All procedures and timelines for writing each new guideline will be published online by ACS throughout all stages to allow for review and comment. All screening guidelines will be formally reviewed and rewritten at least every five years, according to the report.

 

"There was a lot of variation in the method used to create ACS guidelines from cancer site to cancer site," said one of the coauthors, Tim Byers, MD, Associate Director for Cancer Prevention and Control at the University of Colorado Cancer Center.
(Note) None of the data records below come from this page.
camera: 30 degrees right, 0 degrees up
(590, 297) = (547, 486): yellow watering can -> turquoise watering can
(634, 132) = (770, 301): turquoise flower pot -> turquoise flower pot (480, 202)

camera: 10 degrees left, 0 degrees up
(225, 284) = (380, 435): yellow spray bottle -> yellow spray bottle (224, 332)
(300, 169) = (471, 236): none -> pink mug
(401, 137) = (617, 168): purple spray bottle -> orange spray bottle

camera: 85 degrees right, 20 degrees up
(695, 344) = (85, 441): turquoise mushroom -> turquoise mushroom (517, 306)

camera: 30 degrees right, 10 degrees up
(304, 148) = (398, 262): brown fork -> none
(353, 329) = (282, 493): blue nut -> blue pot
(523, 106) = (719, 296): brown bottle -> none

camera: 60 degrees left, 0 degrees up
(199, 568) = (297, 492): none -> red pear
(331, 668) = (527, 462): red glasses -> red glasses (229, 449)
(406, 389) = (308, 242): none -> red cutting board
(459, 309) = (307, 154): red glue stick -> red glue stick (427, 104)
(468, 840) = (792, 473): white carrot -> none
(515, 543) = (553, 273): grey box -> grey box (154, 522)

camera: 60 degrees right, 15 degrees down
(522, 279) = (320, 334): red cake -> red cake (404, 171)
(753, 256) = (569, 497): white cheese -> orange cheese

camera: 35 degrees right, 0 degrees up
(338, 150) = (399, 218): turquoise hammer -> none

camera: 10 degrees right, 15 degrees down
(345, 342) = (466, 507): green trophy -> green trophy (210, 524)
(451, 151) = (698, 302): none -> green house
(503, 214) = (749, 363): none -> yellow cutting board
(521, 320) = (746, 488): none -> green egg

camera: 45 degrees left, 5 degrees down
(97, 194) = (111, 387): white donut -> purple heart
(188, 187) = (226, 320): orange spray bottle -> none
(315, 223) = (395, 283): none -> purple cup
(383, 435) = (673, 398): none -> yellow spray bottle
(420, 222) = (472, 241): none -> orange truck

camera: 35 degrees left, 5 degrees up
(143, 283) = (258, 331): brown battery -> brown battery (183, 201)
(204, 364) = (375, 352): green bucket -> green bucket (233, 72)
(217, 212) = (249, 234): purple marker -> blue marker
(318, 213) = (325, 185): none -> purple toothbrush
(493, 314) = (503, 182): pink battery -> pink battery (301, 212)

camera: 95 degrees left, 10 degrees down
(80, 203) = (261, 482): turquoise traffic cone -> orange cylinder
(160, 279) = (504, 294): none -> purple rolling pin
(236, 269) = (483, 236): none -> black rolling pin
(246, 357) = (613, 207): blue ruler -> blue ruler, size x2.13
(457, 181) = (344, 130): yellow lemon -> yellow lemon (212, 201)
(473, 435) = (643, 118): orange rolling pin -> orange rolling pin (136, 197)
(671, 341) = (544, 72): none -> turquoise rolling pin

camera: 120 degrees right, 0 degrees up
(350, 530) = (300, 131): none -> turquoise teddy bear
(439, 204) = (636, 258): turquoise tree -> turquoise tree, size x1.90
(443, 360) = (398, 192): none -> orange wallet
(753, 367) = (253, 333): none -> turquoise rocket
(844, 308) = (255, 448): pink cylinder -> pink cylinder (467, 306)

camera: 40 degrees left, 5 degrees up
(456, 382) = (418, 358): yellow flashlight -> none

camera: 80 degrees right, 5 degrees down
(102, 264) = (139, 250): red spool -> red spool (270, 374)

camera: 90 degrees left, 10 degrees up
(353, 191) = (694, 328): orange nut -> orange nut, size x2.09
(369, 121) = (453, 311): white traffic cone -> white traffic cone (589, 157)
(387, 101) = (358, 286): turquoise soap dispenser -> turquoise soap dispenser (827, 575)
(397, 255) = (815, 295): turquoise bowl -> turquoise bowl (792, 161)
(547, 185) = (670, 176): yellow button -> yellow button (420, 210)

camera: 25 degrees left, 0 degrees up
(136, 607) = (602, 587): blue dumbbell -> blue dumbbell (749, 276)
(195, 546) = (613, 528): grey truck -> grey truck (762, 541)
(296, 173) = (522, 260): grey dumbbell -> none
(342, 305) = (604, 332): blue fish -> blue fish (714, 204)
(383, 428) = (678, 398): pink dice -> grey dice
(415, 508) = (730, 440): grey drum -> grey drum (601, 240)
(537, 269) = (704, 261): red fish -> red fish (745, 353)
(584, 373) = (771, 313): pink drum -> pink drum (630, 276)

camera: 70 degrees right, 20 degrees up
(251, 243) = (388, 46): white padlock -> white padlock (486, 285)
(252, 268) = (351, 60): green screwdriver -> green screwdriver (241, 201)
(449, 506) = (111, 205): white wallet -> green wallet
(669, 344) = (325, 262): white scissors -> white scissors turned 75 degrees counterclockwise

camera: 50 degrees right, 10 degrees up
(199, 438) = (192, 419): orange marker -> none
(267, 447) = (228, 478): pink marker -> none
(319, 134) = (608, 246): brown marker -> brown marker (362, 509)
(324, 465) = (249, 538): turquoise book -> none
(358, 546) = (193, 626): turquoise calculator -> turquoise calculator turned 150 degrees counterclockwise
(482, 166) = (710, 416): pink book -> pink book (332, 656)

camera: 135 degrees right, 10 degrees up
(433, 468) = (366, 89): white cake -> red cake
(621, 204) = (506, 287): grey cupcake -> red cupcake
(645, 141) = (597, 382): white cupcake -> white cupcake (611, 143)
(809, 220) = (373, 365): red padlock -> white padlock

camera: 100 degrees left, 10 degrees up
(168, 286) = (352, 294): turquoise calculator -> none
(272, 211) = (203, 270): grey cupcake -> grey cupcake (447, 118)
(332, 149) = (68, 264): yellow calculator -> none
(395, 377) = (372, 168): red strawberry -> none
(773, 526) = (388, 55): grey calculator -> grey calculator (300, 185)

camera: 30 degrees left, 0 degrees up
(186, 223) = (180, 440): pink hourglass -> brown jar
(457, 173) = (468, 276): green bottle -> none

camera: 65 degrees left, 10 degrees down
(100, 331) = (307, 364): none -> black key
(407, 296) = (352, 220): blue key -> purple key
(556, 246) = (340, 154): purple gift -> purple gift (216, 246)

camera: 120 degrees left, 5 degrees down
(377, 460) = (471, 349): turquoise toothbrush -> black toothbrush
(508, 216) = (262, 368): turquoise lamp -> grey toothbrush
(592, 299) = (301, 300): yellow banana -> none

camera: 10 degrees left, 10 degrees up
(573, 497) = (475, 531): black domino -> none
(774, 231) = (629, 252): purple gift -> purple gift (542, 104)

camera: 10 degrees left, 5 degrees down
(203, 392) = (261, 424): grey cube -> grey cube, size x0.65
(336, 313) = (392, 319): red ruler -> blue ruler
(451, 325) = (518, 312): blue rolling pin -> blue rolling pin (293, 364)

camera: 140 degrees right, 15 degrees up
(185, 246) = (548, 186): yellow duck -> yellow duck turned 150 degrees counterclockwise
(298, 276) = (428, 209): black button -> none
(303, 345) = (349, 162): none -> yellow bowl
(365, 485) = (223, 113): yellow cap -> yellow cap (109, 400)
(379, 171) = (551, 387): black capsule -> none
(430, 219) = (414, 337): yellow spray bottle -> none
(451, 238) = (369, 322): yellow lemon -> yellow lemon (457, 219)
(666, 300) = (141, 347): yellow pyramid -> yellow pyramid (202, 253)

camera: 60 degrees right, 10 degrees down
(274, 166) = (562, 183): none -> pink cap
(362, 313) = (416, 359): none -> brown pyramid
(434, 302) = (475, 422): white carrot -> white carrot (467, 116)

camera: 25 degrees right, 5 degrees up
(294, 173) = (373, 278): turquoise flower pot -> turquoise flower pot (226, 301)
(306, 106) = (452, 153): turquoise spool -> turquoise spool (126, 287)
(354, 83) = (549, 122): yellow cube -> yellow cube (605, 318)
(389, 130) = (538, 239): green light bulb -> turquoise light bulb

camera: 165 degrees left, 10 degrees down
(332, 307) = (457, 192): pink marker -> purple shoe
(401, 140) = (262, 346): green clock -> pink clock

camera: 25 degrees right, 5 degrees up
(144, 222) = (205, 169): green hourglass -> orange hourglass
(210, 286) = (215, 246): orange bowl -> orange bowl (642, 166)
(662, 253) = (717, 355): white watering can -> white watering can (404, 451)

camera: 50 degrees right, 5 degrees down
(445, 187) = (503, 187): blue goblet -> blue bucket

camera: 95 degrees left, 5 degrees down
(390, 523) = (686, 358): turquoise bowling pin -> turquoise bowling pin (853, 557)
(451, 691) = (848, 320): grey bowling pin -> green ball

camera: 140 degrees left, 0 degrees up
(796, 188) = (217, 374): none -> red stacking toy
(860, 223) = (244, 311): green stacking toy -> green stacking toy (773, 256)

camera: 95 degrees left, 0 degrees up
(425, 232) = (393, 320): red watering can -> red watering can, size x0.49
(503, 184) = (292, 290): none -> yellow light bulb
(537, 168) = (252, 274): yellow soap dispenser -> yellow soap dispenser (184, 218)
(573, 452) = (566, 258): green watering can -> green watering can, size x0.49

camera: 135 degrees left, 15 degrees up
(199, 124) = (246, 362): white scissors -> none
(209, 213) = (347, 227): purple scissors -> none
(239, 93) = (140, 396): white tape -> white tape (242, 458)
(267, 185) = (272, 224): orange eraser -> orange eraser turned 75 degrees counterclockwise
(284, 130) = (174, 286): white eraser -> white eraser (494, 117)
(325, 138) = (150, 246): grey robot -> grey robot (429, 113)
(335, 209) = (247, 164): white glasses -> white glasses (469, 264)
In the past, ACS leaders appointed ad hoc cancer screening guidelines groups (varying in size and composition of specialists versus cancer generalists) to write the old recommendations.

 

"The main change is going to be not having specialists from any particular site who are responsible for both reviewing the literature and writing the guidelines," he said in a telephone interview. "There's an inherent risk in guidelines being perceived as self-serving from whichever specialty might somehow benefit from that specific site."

 

Recognizing the importance of cancer site-specific expertise, the 12-member ACS Cancer Screening Guidelines Development Group will still be able to commission ad hoc groups of specialists to provide input and advice about any clinical specialty issues that may arise without risking conflict of interests.

 

The ACS's Chief Medical Officer, Otis Brawley, MD, made the decision to revamp the guideline-writing process, Dr. Byers said. Brawley and the ACS Board of Directors appointed a workgroup of physicians in 2010 to evaluate the old standards and write recommendations to the board.

 

"He asked us to take a look at the methods to better codify, organize, and standardize the methods that ACS used, and at the same time take a broader look at quality," Byers said.